*** Data ***

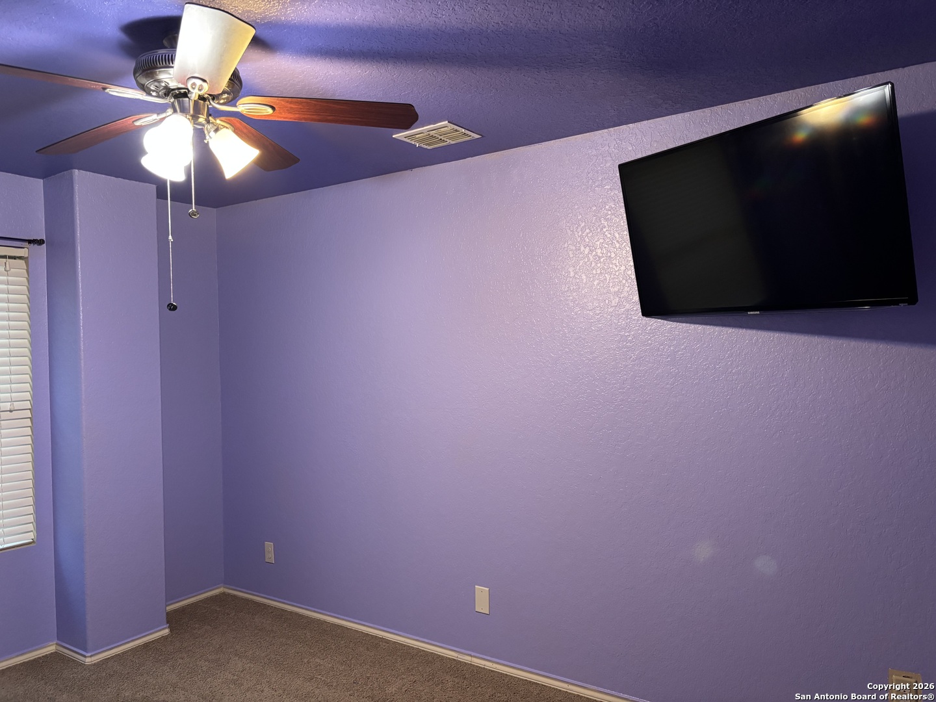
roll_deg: +1.0
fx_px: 703
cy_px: 351
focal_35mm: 26
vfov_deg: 53.1
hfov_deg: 67.3
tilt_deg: -0.9
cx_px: 468
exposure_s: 1/60
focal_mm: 5.96
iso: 320
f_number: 1.6
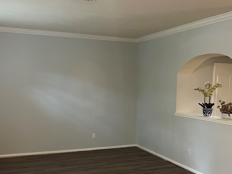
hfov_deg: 41.0
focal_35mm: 46
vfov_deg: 30.9
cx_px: 141
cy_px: 134
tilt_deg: -10.3
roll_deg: -1.1
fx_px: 308
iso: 200
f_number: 1.5
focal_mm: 5.7
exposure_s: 1/60
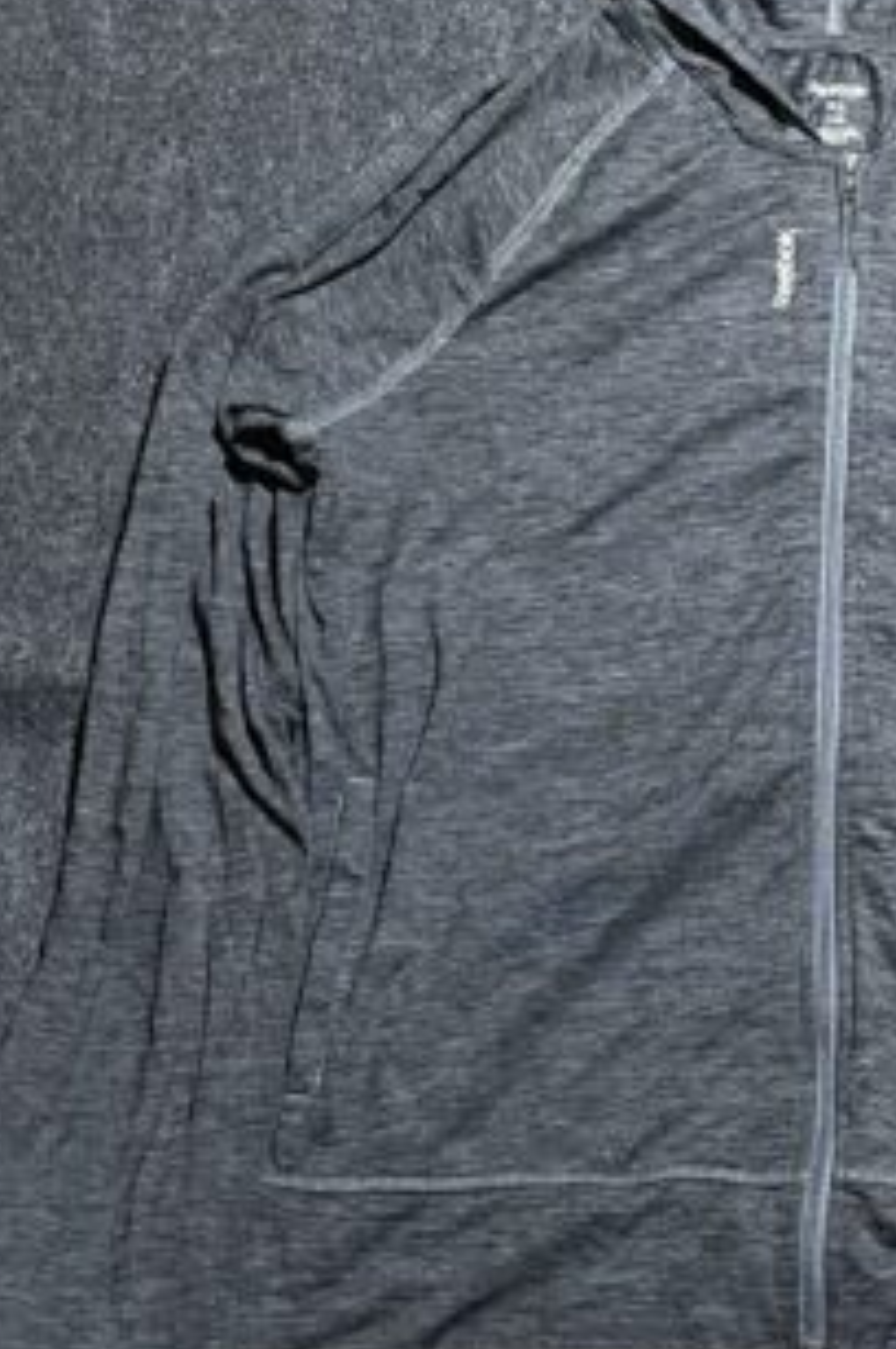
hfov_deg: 27.5
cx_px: 808
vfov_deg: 41.8
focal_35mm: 47
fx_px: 1759
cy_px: 543
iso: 125
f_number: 1.6
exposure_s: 1/50
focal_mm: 4.2
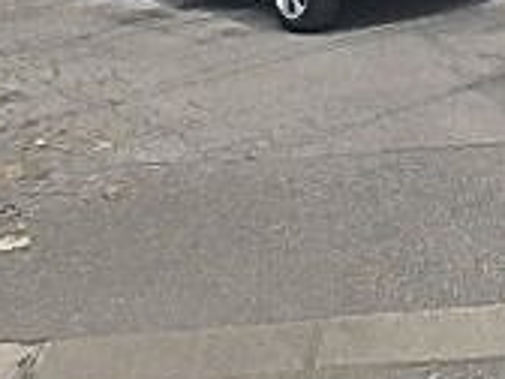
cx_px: 688
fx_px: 1167
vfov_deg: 16.6
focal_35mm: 80
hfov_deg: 21.6
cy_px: -208
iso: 125
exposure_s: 1/1000
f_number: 3.5
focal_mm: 3.7
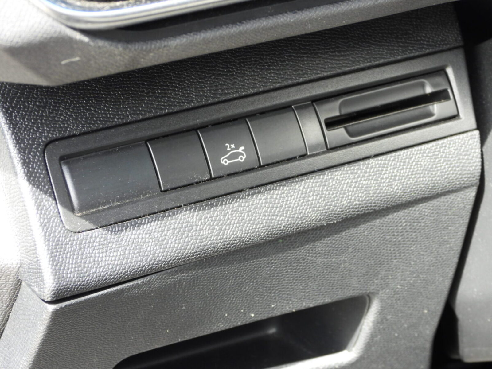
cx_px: 246
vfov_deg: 11.0
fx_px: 1919
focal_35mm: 135
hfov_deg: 14.6
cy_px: 184
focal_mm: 24.3
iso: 320
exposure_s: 1/60
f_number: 4
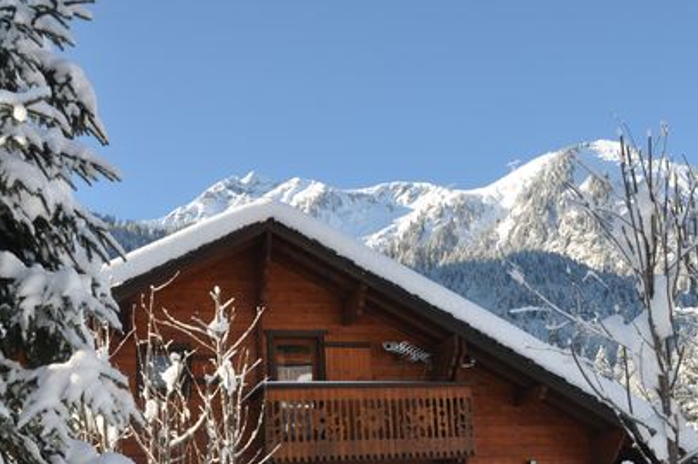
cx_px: 439
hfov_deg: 39.5
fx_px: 964
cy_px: 337
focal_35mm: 50
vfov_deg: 26.7
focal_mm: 21
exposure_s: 1/125
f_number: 11
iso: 200
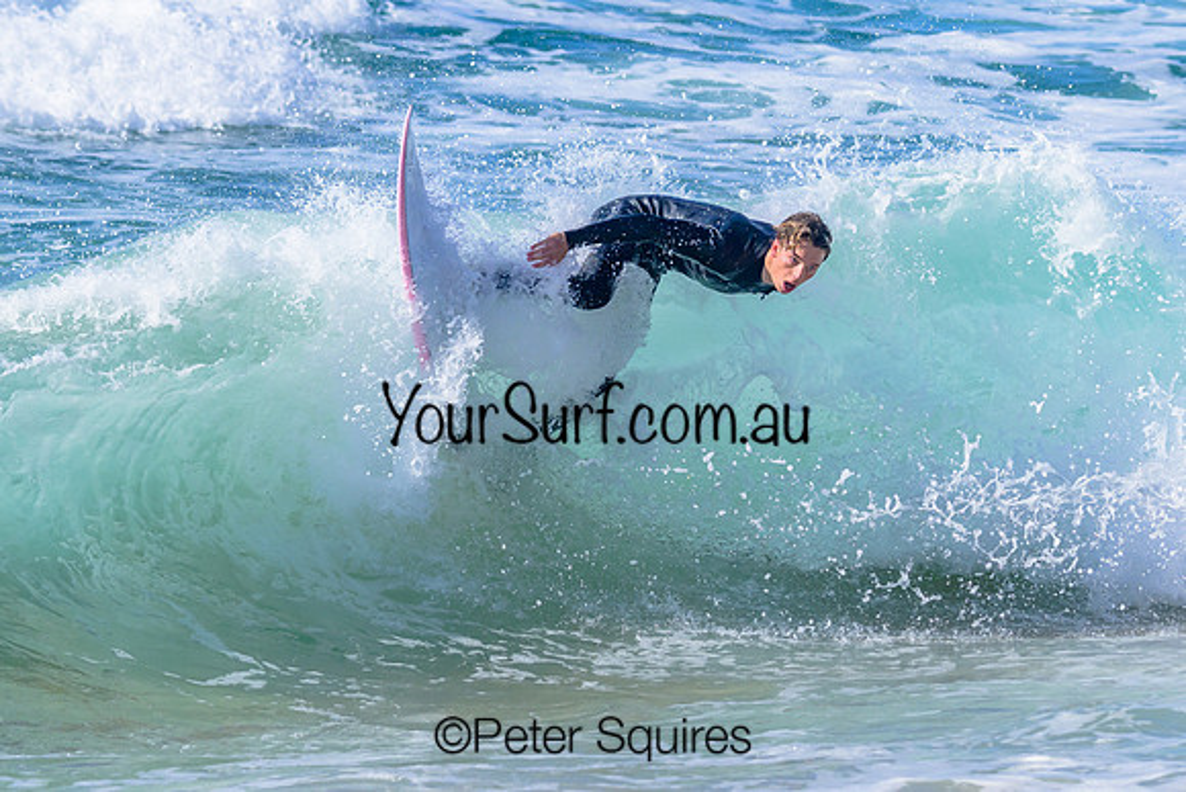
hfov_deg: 4.6
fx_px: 14911
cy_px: 358
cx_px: 808
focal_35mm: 453
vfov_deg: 3.0
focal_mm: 330
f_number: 9.5
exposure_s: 1/2000
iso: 720
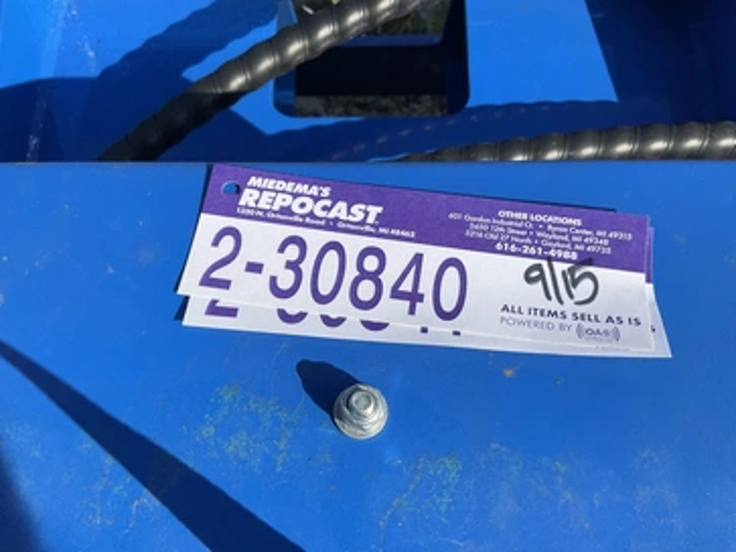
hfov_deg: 56.8
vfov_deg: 44.1
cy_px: 294
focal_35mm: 32
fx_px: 680
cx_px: 357
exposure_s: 1/1451
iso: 25
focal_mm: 3
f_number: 1.8
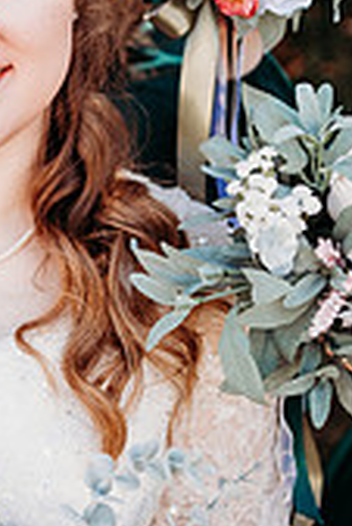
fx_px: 937
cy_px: 109
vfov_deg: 30.7
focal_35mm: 64
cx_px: -22
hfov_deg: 20.4
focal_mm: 24
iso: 160
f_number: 2.2
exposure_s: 1/800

*** End of Data ***

## What you are asked to do
From the first line to the last, copy the listing above exactly, dropping all images.

## Expected answer
roll_deg: +1.0
fx_px: 703
cy_px: 351
focal_35mm: 26
vfov_deg: 53.1
hfov_deg: 67.3
tilt_deg: -0.9
cx_px: 468
exposure_s: 1/60
focal_mm: 5.96
iso: 320
f_number: 1.6
hfov_deg: 41.0
focal_35mm: 46
vfov_deg: 30.9
cx_px: 141
cy_px: 134
tilt_deg: -10.3
roll_deg: -1.1
fx_px: 308
iso: 200
f_number: 1.5
focal_mm: 5.7
exposure_s: 1/60
hfov_deg: 27.5
cx_px: 808
vfov_deg: 41.8
focal_35mm: 47
fx_px: 1759
cy_px: 543
iso: 125
f_number: 1.6
exposure_s: 1/50
focal_mm: 4.2
cx_px: 688
fx_px: 1167
vfov_deg: 16.6
focal_35mm: 80
hfov_deg: 21.6
cy_px: -208
iso: 125
exposure_s: 1/1000
f_number: 3.5
focal_mm: 3.7
cx_px: 246
vfov_deg: 11.0
fx_px: 1919
focal_35mm: 135
hfov_deg: 14.6
cy_px: 184
focal_mm: 24.3
iso: 320
exposure_s: 1/60
f_number: 4
cx_px: 439
hfov_deg: 39.5
fx_px: 964
cy_px: 337
focal_35mm: 50
vfov_deg: 26.7
focal_mm: 21
exposure_s: 1/125
f_number: 11
iso: 200
hfov_deg: 4.6
fx_px: 14911
cy_px: 358
cx_px: 808
focal_35mm: 453
vfov_deg: 3.0
focal_mm: 330
f_number: 9.5
exposure_s: 1/2000
iso: 720
hfov_deg: 56.8
vfov_deg: 44.1
cy_px: 294
focal_35mm: 32
fx_px: 680
cx_px: 357
exposure_s: 1/1451
iso: 25
focal_mm: 3
f_number: 1.8
fx_px: 937
cy_px: 109
vfov_deg: 30.7
focal_35mm: 64
cx_px: -22
hfov_deg: 20.4
focal_mm: 24
iso: 160
f_number: 2.2
exposure_s: 1/800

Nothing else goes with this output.